041310alexanderNGins(Apr. 13) - Alexander says the Defense Department needs a Cyber Command to respond to threats at network speed.
The Senate plans to hold a hearing on Thursday to consider the long-delayed nomination of Army Lt. Gen. Keith Alexander, director of the National Security Agency, as commander of the new U.S. Cyber Command.
The command was scheduled to start operations on Oct. 1, 2009. But the Senate held up Alexander's nomination, which includes a promotion to a four-star general, and the command's formal establishment because of concerns about its relationship with the NSA and the militarization of cyberspace.

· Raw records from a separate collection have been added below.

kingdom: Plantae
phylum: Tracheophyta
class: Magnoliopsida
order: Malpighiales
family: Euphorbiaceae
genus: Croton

No senator on the Armed Services Committee strongly opposes Alexander serving as both head of NSA and the Cyber Command, but they plan to ask tough questions during the hearing, the Associated Press reported on Tuesday.
The Electronic Privacy Information Center, an advocacy group that tracks the security and use of citizens' personal information stored in computer networks, charged in a bulletin released on April 9 that the Cyber Command will "give the Defense Department broad new authority over the Internet."
EPIC also urged NSA's legal authority to make public information it has on surveillance the agency conducted on U.S. citizens in advance of Alexander's conformation hearing.
In November 2009, Deputy Secretary of Defense William Lynn III, told the Information Technology Acquisition Summit that Defense does not intend to militarize cyberspace using the Cyber Command. "It will be responsible for DoD's networks, the dot-mil world," he said. "Responsibility for federal civilian networks -- dot-gov -- stays with the Homeland Security Department, and that's exactly how it should be."
In May 2009, Alexander told the House Armed Services Committee that Defense needs a Cyber Command to respond to threats at network speed.